Selected extract:
**********
Selection of authentication token and authTokenId usage

Depending on the user and the authentication tokens used for transaction approval, there may be more than one token to choose from the following examples:

  1. A user may have both an MTAN/SMS token and a Cronto token
  2. A user may have multiple MTAN/SMS tokens or multiple Cronto tokens

There are two strategies to determine which token to use: selection-based and authTokenId-based.

Selection-based token choice

In this strategy, the delegating entity (e.g., the e-banking system) chooses the token. It may do so on its own or have the user choose the token. The latter requires that the delegating entity is interacting with the user at the time of transaction approval.

Technically, the token choice may have two origins:

  1. Within a step implementation (e.g., the mTAN Authentication step may ask which phone number to use).
  2. Explicitly configured Selection Step (used to choose among several steps such as mTAN and Cronto).

The following configuration example shows the explicitly configured selection step:

Example REST response indicating that a selection is required (as a response to the parameter step):

 
Terminal box
HTTP 200 OK
{
    "meta": {
        "type": "jsonapi.metadata.document",
        "timestamp": "2022-04-13T11:04:46.588+01:00"
    },
    "data": {
        "type": "transaction-approval.session",
        "id": "799681179",
        "attributes": {
            "nextStep": "SELECTION_REQUIRED"
**********
Task prompt: Copy the section on token selection, starting at "There are two" and ending after "mTAN and Cronto).", and switch "delegating entity" to "relying party" each time it occurs. Work from the section on token selection alone.

Recorded data:
**********
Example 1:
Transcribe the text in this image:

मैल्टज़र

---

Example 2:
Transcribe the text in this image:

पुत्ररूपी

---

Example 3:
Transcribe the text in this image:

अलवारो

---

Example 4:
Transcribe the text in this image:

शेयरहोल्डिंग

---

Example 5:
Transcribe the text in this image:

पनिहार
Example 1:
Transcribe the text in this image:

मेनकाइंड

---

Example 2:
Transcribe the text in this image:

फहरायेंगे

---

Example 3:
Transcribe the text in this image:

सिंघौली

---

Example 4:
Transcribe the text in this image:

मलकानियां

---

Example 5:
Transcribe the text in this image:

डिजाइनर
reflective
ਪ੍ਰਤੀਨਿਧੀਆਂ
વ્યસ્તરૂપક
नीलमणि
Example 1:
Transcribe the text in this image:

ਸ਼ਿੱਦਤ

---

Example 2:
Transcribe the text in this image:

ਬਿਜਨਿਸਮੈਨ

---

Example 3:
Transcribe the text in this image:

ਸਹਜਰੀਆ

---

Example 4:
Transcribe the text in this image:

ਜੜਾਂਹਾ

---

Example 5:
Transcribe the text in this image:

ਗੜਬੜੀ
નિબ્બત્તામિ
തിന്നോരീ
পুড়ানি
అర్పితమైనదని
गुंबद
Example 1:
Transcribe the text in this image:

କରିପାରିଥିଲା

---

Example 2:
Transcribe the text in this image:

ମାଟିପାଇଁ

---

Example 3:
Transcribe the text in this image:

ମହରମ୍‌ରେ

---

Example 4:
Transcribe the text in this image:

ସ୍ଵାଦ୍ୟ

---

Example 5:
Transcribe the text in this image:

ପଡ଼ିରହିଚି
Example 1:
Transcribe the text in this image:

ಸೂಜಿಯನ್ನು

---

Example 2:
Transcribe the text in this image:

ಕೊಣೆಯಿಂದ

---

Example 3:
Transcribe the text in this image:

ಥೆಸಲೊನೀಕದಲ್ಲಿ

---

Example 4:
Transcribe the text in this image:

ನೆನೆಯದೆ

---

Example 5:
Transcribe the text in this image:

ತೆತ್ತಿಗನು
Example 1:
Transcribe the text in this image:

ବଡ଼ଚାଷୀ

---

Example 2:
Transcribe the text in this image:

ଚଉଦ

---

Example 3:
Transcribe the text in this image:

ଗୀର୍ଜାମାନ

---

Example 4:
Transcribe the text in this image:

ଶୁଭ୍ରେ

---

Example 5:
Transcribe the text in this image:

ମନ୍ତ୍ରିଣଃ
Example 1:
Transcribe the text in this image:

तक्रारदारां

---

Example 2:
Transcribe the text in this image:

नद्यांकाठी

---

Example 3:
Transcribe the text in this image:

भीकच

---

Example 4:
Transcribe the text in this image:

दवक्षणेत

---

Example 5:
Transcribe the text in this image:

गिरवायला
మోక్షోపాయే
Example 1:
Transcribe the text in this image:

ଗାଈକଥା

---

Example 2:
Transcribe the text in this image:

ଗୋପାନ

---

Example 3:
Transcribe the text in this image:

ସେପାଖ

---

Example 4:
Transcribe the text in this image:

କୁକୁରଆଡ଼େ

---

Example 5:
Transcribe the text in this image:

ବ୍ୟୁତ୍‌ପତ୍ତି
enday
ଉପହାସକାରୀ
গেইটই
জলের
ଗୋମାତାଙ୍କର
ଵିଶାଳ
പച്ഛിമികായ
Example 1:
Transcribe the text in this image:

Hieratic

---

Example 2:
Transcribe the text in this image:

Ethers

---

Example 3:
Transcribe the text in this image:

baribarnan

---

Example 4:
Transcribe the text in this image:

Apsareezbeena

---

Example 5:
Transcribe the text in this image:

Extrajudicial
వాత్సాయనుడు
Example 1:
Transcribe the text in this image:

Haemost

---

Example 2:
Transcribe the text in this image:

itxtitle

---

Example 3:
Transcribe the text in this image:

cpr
**********
The answer:
There are two strategies to determine which token to use: selection-based and authTokenId-based.

Selection-based token choice

In this strategy, the relying party (e.g., the e-banking system) chooses the token. It may do so on its own or have the user choose the token. The latter requires that the relying party is interacting with the user at the time of transaction approval.

Technically, the token choice may have two origins:

  1. Within a step implementation (e.g., the mTAN Authentication step may ask which phone number to use).
  2. Explicitly configured Selection Step (used to choose among several steps such as mTAN and Cronto).